|ECR 2019 / C-2011|
|Chronic Granulomatous disease: pictorial assay of infectious and inflammatory complications|
Chronic granulomatous disease (CGD) is a rare (1:200,000 live births) and inherited disorder. It is mostly diagnosed before 5 years old, with slightly male predominance.
Mutation in CYBB gene is transmitted in a X-linked pattern (65-70%), while the other four gene mutations (CYBA, NCF1, NCF2, NCF3) are transmitted in a autosomal recessive pattern (35%).
Dysfunction of nicotinamide adenine dinucleotide phosphate (NADPH) oxidase limits
the generation of free radical superoxide by the normal respiratory burst in human phagocytes (neutrophils, mononuclear cells, macrophages and eosinophils), leading to the formation of inflammatory granulomas.
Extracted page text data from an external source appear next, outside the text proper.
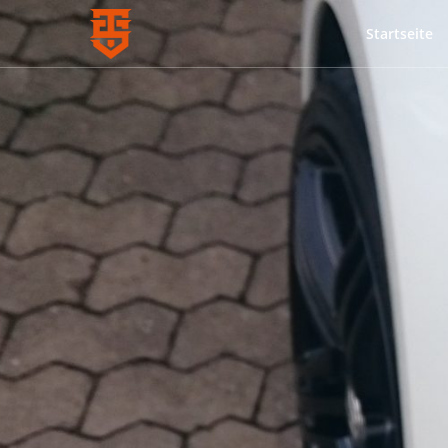
Startseite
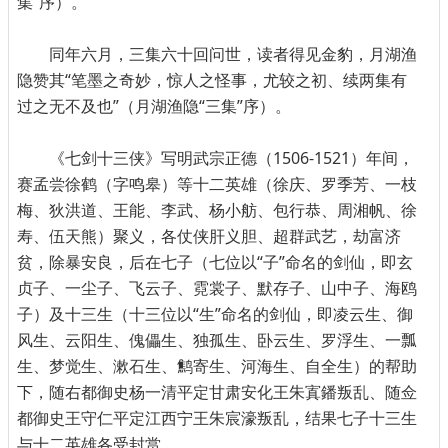
集”序）。
同年六月，三集六十回问世，读者得见金豹，月湖渔
隐赞其“笔墨之奇妙，惊人之怪事，尤较之初、续两集有
过之无不及也”（月湖渔隐“三集”序）。
《七剑十三侠》写明武宗正德（1506-1521）年间，
赛孟尝徐鹤（字鸣皋）等十二英雄（徐庆、罗季芳、一枝
梅、狄洪道、王能、李武、杨小舫、包行恭、周湘帆、徐
寿、伍天熊）聚义，各仗侠肝义胆、超群武艺，劫富济
贫，除暴安良，后在七子（七位以“子”命名的剑仙，即玄
贞子、一尘子、飞云子、霓裳子、默存子、山中子、海鸥
子）及十三生（十三位以“生”命名的剑仙，即凌云生、御
风生、云阳生、傀儡生、独孤生、卧云生、罗浮生、一瓢
生、梦觉生、漱石生、鹪寄生、河海生、自全生）的帮助
下，随右都御史杨一清平定甘肃安化王朱寘鐇叛乱、随佥
都御史王守仁平定江西宁王朱宸濠叛乱，结果七子十三生
与十二英雄各受封赏。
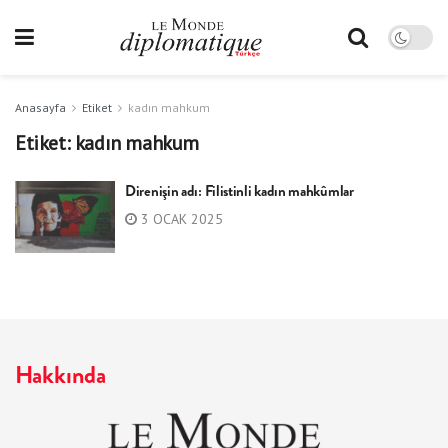
Anasayfa
Etiket
kadın mahkum
Etiket:
kadın mahkum
Direnişin adı: Filistinli kadın mahkûmlar
3 OCAK 2025
Hakkında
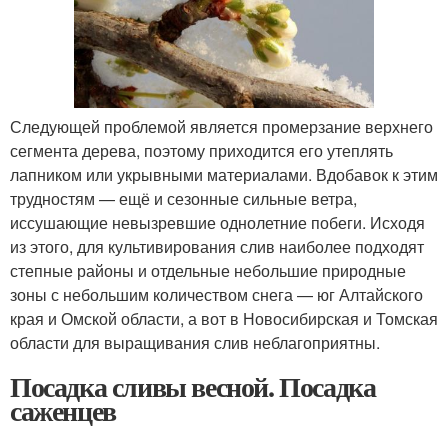
Следующей проблемой является промерзание верхнего
сегмента дерева, поэтому приходится его утеплять
лапником или укрывными материалами. Вдобавок к этим
трудностям — ещё и сезонные сильные ветра,
иссушающие невызревшие однолетние побеги. Исходя
из этого, для культивирования слив наиболее подходят
степные районы и отдельные небольшие природные
зоны с небольшим количеством снега — юг Алтайского
края и Омской области, а вот в Новосибирская и Томская
области для выращивания слив неблагоприятны.
Посадка сливы весной. Посадка
саженцев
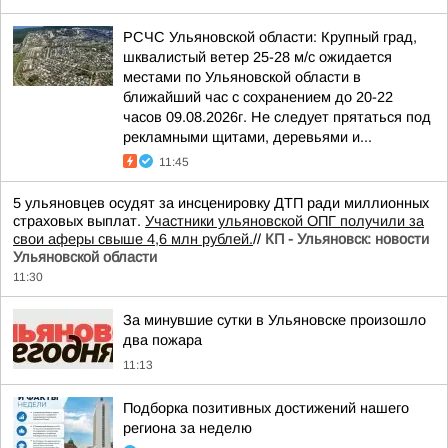
РСЧС Ульяновской области: Крупный град,
шквалистый ветер 25-28 м/с ожидается
местами по Ульяновской области в
ближайший час с сохранением до 20-22
часов 09.08.2026г. Не следует прятаться под
рекламными щитами, деревьями и...
11:45
5 ульяновцев осудят за инсценировку ДТП ради миллионных
страховых выплат.
Участники ульяновской ОПГ получили за
свои аферы свыше 4,6 млн рублей.
//
КП - Ульяновск: новости
Ульяновской области
11:30
За минувшие сутки в Ульяновске произошло
два пожара
11:13
Подборка позитивных достижений нашего
региона за неделю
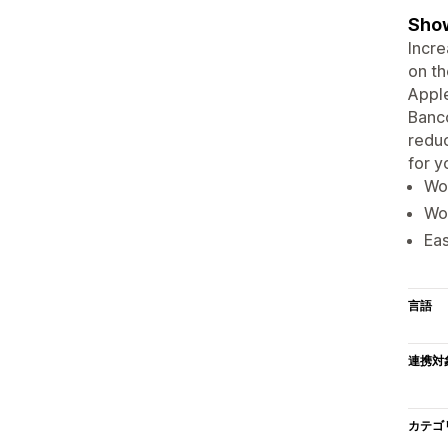
Show
Incre
on th
Apple
Banco
reduc
for y
Wor
Wo
Eas
言語
連携対
カテゴ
Disease manifests as recurrent and severe bacterial and fungal infections in a variety of organs such as lungs, brain, liver and spleen, but patients also have greater risk of inflammatory and autoimmune diseases, growth deficiency and abnormal wound healing.
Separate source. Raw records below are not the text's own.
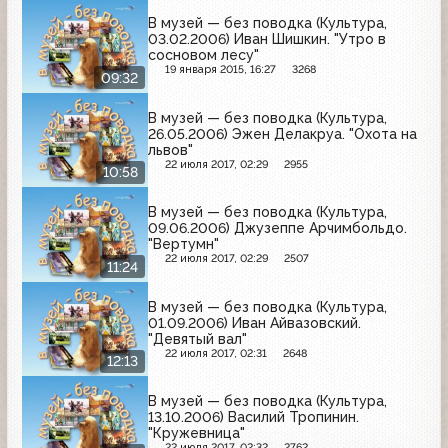
В музей — без поводка (Культура,
03.02.2006) Иван Шишкин. "Утро в
сосновом лесу"
19 января 2015, 16:27
3268
09:32
В музей — без поводка (Культура,
26.05.2006) Эжен Делакруа. "Охота на
львов"
22 июля 2017, 02:29
2955
10:58
В музей — без поводка (Культура,
09.06.2006) Джузеппе Арчимбольдо.
"Вертумн"
22 июля 2017, 02:29
2507
11:24
В музей — без поводка (Культура,
01.09.2006) Иван Айвазовский.
"Девятый вал"
22 июля 2017, 02:31
2648
12:13
В музей — без поводка (Культура,
13.10.2006) Василий Тропинин.
"Кружевница"
22 июля 2017, 02:32
2762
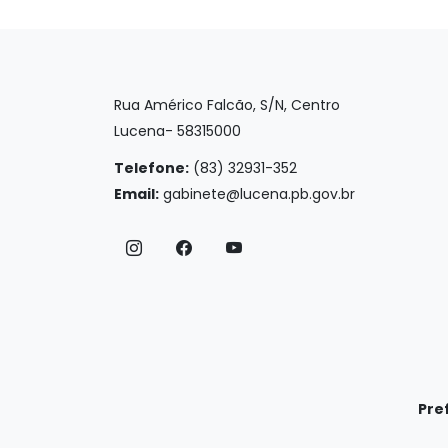
Rua Américo Falcão, S/N, Centro
Lucena- 58315000
Telefone:
(83) 32931-352
Email:
gabinete@lucena.pb.gov.br
Pre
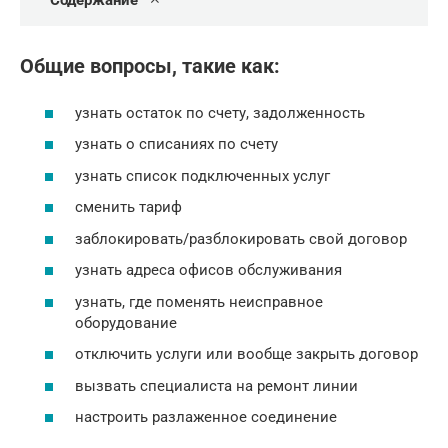
Содержание
Общие вопросы, такие как:
узнать остаток по счету, задолженность
узнать о списаниях по счету
узнать список подключенных услуг
сменить тариф
заблокировать/разблокировать свой договор
узнать адреса офисов обслуживания
узнать, где поменять неисправное
оборудование
отключить услуги или вообще закрыть договор
вызвать специалиста на ремонт линии
настроить разлаженное соединение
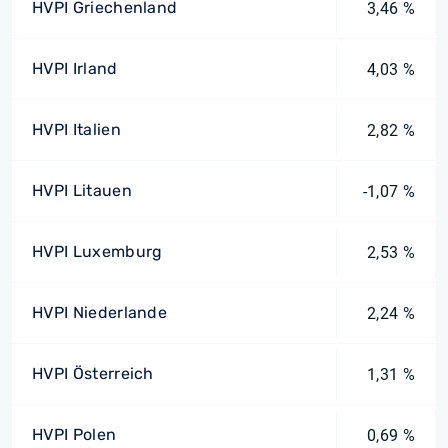
HVPI Griechenland
3,46 %
HVPI Irland
4,03 %
HVPI Italien
2,82 %
HVPI Litauen
-1,07 %
HVPI Luxemburg
2,53 %
HVPI Niederlande
2,24 %
HVPI Österreich
1,31 %
HVPI Polen
0,69 %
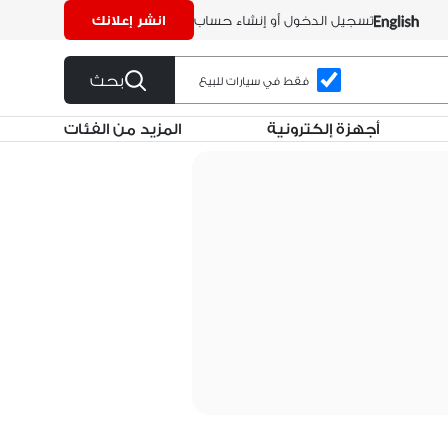
تسجيل الدخول أو إنشاء حساب
انشر إعلانك
بحث
فقط في سيارات للبيع
أجهزة إلكترونية
المزيد من الفئات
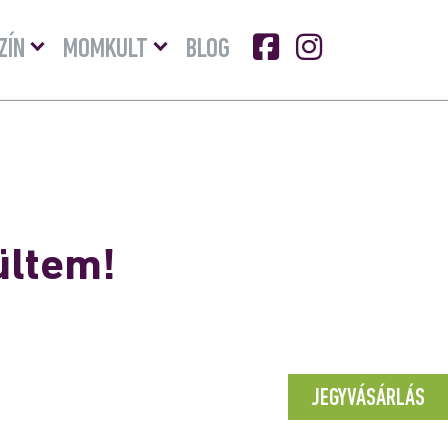
Menü
Menü
ZÍN
MOMKULT
BLOG
lenyitása
lenyitása
ültem!
JEGYVÁSÁRLÁS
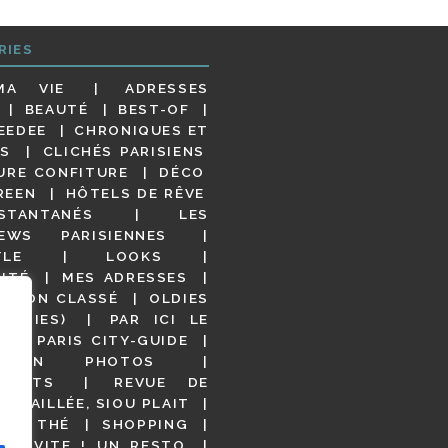
RIES
MA VIE
ADRESSES
BEAUTÉ
BEST-OF
EEDEE
CHRONIQUES ET
S
CLICHÉS PARISIENS
URE CONFITURE
DÉCO
REEN
HÔTELS DE RÊVE
STANTANÉS
LES
IEWS PARISIENNES
YLE
LOOKS
ITÉ
MES ADRESSES
NON CLASSÉ
OLDIES
OODIES)
PAR ICI LE
!
PARIS CITY-GUIDE
S EN PHOTOS
URANTS
REVUE DE
DÉTAILLÉE, SIOU PLAIT
 DE THÉ
SHOPPING
VITE ! UN RESTO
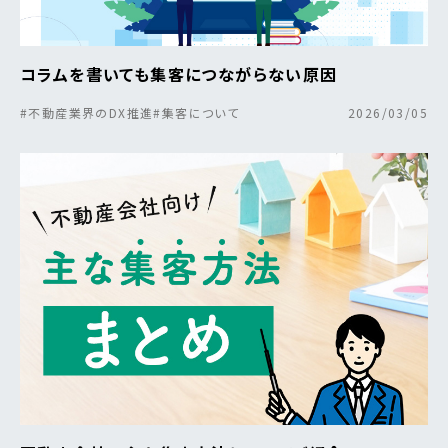
コラムを書いても集客につながらない原因
#不動産業界のDX推進
#集客について
2026/03/05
Most common agents isolated are Staphylococcus aureus, gram-negative enterobacteria (e.g., Salmonella spp., Klebsiella spp., Aerobacter spp., Serratia spp., Pseudomonas spp.), Nocardia spp. and Aspergillus fumigatus. Aspergillosis is the most common cause of death (18%)
Differential diagnosis should included other causes of recurrent infections in paediatric population, such as cystic fibrosis and immunodeficiencies like hyperimmunoglobulin E syndrome, glucose-6-phosphate dehydrogenase and glutathione synthetase deficiencies. Crohn's disease should also include in differential diagnosis since it shares various clinical features with granulomatous colitis.
Antibiotic and antifungal prophylaxis and treatment with allogeneic hematopoietic stem cell transplantation have improved its prognosis and most patients will survive into adulthood. Interferon-γ is additionally administered in an effort to boost the phagocytic oxidative metabolism in some forms of CGD.